◆ **EXERCISE AIM**:
Below are the records; copy each line in them that holds the word "fractalNoise".
[Opening RAW DATA section]
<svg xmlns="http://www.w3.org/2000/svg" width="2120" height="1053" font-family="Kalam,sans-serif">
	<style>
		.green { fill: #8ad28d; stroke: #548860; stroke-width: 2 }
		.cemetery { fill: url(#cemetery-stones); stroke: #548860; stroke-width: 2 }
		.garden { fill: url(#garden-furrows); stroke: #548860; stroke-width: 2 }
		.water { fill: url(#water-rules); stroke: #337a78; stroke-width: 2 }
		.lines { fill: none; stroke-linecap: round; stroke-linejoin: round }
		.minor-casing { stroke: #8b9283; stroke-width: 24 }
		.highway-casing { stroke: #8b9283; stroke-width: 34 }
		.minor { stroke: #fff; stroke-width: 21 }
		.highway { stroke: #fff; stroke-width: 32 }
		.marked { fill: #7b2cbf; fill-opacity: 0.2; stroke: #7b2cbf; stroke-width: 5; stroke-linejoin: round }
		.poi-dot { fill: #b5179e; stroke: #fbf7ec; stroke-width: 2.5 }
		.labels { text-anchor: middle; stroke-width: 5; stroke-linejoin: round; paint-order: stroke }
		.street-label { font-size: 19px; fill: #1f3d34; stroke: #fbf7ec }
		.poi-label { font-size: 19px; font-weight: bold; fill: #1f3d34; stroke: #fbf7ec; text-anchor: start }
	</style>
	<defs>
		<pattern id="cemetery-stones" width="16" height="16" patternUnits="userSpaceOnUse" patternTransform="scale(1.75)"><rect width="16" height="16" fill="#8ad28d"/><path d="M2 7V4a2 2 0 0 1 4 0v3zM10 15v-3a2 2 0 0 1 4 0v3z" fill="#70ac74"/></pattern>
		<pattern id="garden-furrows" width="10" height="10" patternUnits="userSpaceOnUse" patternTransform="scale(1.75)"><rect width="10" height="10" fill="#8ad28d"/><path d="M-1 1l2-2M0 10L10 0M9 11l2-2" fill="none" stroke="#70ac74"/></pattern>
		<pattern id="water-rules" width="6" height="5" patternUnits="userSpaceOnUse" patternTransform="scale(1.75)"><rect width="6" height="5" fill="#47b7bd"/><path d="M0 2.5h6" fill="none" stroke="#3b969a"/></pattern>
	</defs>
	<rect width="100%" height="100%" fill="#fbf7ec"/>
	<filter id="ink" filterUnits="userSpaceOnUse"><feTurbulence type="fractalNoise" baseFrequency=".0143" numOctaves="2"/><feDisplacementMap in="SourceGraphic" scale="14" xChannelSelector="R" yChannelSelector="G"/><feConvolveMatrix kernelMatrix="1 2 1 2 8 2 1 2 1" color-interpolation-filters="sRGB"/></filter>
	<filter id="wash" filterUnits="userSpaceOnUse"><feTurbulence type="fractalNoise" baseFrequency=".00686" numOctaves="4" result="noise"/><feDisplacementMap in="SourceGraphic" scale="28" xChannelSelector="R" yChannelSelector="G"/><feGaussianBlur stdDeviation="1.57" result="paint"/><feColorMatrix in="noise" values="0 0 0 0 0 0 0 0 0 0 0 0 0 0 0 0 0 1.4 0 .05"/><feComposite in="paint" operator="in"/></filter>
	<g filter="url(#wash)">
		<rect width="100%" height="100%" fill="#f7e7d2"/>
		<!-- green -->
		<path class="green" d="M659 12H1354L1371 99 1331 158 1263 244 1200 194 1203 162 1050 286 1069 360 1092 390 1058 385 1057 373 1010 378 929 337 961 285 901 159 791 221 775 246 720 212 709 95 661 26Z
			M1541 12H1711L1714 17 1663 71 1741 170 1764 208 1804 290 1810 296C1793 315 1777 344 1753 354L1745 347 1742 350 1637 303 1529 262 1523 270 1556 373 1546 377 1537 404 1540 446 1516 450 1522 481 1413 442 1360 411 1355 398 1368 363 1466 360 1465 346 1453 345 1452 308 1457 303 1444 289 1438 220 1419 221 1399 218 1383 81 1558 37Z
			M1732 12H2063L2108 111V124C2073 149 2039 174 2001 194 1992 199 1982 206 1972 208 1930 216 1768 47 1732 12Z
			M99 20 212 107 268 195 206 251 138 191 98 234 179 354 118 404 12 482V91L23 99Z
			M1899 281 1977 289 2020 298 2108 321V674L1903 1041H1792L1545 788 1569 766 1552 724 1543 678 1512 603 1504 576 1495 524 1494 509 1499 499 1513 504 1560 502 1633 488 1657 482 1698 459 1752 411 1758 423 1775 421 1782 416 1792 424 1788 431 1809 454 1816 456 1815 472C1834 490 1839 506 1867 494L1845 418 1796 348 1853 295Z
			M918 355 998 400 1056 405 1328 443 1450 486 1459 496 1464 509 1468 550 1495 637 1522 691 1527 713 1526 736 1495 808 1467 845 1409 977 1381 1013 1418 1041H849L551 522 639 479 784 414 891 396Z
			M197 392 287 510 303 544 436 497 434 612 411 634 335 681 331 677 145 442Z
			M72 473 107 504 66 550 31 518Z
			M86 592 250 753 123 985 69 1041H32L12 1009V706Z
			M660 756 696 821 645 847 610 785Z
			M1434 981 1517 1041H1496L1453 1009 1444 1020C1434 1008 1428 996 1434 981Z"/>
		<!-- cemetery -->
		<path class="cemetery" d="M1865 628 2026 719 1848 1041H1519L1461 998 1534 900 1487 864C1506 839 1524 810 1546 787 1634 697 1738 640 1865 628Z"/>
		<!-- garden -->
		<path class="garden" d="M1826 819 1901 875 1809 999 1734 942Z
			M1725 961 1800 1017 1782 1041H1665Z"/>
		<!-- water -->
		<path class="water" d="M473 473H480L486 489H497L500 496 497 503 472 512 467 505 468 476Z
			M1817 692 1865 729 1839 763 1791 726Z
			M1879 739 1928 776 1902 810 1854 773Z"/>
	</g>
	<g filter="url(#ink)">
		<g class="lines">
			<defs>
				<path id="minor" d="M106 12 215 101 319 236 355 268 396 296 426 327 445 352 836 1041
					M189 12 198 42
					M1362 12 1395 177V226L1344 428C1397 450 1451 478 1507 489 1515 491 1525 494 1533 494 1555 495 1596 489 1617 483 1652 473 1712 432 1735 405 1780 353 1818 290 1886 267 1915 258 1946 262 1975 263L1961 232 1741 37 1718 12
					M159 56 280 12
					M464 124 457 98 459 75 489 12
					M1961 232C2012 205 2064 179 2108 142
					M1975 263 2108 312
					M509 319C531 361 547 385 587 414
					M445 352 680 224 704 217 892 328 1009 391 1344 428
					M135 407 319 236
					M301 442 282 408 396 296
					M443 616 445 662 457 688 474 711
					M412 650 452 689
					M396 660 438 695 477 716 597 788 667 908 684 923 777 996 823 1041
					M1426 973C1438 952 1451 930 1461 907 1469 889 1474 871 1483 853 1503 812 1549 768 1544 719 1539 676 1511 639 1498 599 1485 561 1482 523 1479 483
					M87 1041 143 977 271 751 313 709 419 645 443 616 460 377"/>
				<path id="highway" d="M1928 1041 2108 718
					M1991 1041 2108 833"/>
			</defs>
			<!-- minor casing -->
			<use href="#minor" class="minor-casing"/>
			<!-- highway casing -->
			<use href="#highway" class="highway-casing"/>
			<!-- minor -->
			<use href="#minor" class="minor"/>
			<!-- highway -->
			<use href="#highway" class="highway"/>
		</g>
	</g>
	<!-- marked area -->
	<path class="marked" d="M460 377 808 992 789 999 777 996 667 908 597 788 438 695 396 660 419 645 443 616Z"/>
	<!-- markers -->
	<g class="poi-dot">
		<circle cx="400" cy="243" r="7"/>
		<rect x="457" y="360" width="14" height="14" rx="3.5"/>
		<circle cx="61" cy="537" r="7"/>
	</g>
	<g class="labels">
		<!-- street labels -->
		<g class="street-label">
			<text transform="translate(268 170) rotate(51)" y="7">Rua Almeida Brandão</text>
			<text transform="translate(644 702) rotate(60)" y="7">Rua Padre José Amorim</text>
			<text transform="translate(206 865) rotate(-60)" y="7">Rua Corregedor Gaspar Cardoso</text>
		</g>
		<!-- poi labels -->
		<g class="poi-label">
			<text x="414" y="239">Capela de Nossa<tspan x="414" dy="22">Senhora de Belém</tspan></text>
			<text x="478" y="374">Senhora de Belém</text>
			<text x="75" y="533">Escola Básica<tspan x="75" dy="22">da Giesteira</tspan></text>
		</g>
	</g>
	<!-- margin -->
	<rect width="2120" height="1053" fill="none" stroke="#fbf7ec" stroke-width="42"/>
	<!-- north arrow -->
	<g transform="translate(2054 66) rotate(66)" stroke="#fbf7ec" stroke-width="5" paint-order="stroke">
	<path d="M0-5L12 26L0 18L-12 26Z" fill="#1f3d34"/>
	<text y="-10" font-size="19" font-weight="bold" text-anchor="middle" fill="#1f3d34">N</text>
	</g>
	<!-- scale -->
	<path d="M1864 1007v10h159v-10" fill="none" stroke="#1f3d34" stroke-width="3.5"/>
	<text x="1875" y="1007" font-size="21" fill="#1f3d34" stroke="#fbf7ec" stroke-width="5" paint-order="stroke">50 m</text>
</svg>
[Closing RAW DATA section]
◆ **TASK ANSWER**:
	<filter id="ink" filterUnits="userSpaceOnUse"><feTurbulence type="fractalNoise" baseFrequency=".0143" numOctaves="2"/><feDisplacementMap in="SourceGraphic" scale="14" xChannelSelector="R" yChannelSelector="G"/><feConvolveMatrix kernelMatrix="1 2 1 2 8 2 1 2 1" color-interpolation-filters="sRGB"/></filter>
	<filter id="wash" filterUnits="userSpaceOnUse"><feTurbulence type="fractalNoise" baseFrequency=".00686" numOctaves="4" result="noise"/><feDisplacementMap in="SourceGraphic" scale="28" xChannelSelector="R" yChannelSelector="G"/><feGaussianBlur stdDeviation="1.57" result="paint"/><feColorMatrix in="noise" values="0 0 0 0 0 0 0 0 0 0 0 0 0 0 0 0 0 1.4 0 .05"/><feComposite in="paint" operator="in"/></filter>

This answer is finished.